Delay is another style of intervention. If the situation poses a high risk to intervene right then and there, walking away is not naivete. This is applicable when you are outnumbered or violence is in the offing. With this style, you have to wait for the situation to pass or subside before you ask the victim if he or she is alright. One other option is to report the incident as soon as it is safe.
Intervene soonest before the situation escalates into a crisis. Stay calm the entire time as you gather data and provide the help and support that you can.
Confronting the harasser is a helpful step, whether you know the person or not. This can be done by telling the harasser politely, directly, and honestly that their words or language is not okay. An example of this is saying, “What you said just made me feel uncomfortable” or “Are you aware of how problematic that is?”
You may take action using online platforms. Anyone can address an online culture that condones rape and sexual violence. Online comments that punish or blame victims contribute to a culture of impunity for those who commit sexual violence, and these must be avoided at all costs. Believe in and support victims and survivors in any way. Respond to victim-blaming, online rape jokes, and other discriminatory comments on social media. Provide a link to a reliable resource on sexual violence prevention.
Always have a proactive attitude. Practice around your friends and family what you have to say and if ever you find yourself in a situation wherein you have to confront a harasser. Consider how you want others to respond for help on your behalf. Reflect on any situation when you wished you had a different reaction.
Bystander Intervention Training Workplace
Bystander Intervention Training Online enhances workplace performance and culture. It’s for everyone’s convenience that an online training course on Bystander Intervention Training Racism is available. The course is highly interactive and engaging and can be done in your preferred setting and pace. You may access interactive bite-sized episodes that are intended to be watched using any device you prefer.
This particular course helps employees to know and understand the logic behind speaking up and how and when to do so. This is particularly against discrimination, microaggressions, and harassment in the workplace. It is crucial that by the end of the Bystander Intervention Training Workplace course, the participants begin to understand why and how this training can help foster a positive work environment.
Bystander Intervention Training Harassment
The famous line that addresses harassment in the workplace stands. This is “When you see something, say something.” This line has made its way into workplaces as more organizations are seeking ways to address the age-old issue of harassment.
In some states, NPR Bystander Intervention Training is not left alone to chance. They implemented bills that require the conduct of Bystander Intervention Training which should include practical guidance on spotting problematic behavior and motivating bystanders to take action.

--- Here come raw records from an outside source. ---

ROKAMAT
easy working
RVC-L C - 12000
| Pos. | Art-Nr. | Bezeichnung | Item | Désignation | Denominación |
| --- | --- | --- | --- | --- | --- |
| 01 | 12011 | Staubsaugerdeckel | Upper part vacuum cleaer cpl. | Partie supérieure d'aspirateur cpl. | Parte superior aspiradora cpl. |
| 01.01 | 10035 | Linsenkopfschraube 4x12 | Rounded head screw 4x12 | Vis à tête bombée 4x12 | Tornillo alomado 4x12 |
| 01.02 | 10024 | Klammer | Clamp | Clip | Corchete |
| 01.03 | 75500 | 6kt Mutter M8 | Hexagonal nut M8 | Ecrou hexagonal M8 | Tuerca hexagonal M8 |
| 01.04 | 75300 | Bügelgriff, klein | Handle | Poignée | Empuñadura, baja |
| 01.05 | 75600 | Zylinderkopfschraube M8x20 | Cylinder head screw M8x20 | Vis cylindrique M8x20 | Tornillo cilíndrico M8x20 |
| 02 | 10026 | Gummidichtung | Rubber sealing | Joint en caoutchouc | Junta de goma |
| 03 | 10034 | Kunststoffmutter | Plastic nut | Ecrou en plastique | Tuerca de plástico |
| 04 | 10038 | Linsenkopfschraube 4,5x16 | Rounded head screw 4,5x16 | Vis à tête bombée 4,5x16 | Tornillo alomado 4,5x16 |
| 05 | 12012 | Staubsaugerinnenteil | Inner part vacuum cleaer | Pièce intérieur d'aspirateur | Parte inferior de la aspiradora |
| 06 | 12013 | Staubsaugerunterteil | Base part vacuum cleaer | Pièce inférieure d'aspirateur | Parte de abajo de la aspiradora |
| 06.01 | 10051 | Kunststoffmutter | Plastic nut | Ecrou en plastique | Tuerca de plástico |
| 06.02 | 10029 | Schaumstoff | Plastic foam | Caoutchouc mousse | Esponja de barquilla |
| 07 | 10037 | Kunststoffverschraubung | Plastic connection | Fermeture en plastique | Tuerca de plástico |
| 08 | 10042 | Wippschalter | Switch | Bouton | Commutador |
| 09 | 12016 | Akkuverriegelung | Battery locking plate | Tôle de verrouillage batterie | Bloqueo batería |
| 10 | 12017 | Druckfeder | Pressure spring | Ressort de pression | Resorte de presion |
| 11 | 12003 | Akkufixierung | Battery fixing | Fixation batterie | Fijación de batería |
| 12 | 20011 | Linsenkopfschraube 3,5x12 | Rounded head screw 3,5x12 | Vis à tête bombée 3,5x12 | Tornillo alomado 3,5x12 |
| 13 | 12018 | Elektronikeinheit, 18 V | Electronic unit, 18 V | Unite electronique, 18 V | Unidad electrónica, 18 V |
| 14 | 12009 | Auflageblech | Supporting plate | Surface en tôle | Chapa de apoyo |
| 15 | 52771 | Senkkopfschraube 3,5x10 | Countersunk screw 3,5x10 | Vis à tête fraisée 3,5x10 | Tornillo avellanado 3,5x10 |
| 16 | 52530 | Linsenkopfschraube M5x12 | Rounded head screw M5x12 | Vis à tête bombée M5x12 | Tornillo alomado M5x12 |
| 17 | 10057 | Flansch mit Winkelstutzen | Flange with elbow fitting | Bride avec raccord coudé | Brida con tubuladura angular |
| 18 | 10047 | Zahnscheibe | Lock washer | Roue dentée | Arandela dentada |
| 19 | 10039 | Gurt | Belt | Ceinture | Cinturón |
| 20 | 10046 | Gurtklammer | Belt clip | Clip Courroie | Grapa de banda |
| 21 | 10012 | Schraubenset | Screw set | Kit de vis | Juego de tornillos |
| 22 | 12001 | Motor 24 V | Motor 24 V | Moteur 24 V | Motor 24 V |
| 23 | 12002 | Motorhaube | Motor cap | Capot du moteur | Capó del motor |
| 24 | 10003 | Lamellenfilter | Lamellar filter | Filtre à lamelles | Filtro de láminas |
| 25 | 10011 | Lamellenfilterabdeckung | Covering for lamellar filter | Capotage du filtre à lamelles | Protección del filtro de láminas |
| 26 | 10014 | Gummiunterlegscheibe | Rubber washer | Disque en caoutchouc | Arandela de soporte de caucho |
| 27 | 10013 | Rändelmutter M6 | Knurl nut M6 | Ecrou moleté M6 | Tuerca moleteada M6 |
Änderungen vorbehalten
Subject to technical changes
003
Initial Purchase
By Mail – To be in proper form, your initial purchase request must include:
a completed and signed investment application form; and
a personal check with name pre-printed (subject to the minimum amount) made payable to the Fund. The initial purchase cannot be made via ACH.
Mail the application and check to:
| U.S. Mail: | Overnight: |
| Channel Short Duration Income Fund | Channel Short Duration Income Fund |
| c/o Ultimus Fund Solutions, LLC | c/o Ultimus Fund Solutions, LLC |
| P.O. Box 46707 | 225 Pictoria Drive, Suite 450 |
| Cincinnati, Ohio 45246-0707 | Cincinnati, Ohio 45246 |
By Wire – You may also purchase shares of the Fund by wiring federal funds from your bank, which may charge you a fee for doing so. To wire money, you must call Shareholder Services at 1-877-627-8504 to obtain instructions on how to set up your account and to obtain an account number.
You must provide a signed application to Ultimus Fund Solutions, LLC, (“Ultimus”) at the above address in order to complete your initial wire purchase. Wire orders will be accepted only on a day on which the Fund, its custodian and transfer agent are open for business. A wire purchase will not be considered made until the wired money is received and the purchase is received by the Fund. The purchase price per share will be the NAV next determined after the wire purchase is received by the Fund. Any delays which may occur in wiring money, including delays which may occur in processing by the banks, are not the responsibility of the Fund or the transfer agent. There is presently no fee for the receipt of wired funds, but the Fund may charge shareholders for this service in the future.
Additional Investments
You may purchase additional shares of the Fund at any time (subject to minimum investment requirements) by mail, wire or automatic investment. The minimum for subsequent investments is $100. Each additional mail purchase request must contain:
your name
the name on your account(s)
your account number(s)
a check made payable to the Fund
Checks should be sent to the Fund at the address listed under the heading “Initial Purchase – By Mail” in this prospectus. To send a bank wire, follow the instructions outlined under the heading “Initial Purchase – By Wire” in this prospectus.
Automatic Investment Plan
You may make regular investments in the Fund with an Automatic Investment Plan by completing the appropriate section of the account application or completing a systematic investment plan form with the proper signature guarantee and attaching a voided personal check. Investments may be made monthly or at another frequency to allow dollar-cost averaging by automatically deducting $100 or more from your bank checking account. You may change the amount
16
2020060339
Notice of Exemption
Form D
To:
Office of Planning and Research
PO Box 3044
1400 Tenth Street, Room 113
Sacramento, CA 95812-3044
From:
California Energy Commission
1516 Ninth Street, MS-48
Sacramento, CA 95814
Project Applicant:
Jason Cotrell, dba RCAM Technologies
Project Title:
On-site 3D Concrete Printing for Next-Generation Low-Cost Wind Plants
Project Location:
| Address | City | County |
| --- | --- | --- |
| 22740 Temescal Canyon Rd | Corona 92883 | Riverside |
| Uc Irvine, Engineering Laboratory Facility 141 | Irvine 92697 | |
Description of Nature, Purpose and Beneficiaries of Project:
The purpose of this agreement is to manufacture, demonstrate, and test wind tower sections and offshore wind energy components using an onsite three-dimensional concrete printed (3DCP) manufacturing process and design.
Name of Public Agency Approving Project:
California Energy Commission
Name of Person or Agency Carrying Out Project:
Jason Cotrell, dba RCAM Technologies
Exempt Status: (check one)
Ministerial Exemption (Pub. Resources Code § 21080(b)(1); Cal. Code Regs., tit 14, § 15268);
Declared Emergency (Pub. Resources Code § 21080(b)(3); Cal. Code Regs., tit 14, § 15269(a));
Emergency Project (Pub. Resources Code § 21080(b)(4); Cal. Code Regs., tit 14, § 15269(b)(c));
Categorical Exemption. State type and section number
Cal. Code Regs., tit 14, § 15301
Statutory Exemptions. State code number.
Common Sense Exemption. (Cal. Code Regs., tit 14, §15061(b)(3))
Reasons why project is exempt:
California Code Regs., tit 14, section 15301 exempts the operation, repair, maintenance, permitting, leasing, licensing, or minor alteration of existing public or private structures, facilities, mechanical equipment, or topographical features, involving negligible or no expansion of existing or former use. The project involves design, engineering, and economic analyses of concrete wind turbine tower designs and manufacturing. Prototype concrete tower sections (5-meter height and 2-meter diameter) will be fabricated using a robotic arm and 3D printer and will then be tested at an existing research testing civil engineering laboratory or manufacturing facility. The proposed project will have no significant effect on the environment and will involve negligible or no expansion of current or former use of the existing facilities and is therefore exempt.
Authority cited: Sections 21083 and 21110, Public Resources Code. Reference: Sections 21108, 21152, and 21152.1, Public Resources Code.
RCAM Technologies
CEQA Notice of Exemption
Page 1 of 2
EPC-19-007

This training is not meant to turn bystanders into workplace harassment cops. Instead, the training is designed to teach participants skills that will enable them to take small steps to maintain a safe and respectful workplace.
Sexual Assault Bystander Intervention Training
An integral part of a Bystander Intervention Training Workplace course is knowing the warning signs when a sexual assault is about to happen. This means that bystander intervention is required. The training must also include effective strategies to prevent a sexual assault from taking place. Some of the attitudes that allow the perpetuation of sexual assault include condoning rape jokes and victim blaming. According to studies, most men disagree with these, but they are afraid to speak up.
Online Bystander Intervention Training
A published study (Roberts, 2022) revealed that interactive techniques such as the use of videos, group discussions, and the use of real-world examples were more effective training strategies. They all stood out and were easily remembered by the participants. This contributes to the awareness of what training design and delivery work best for future training.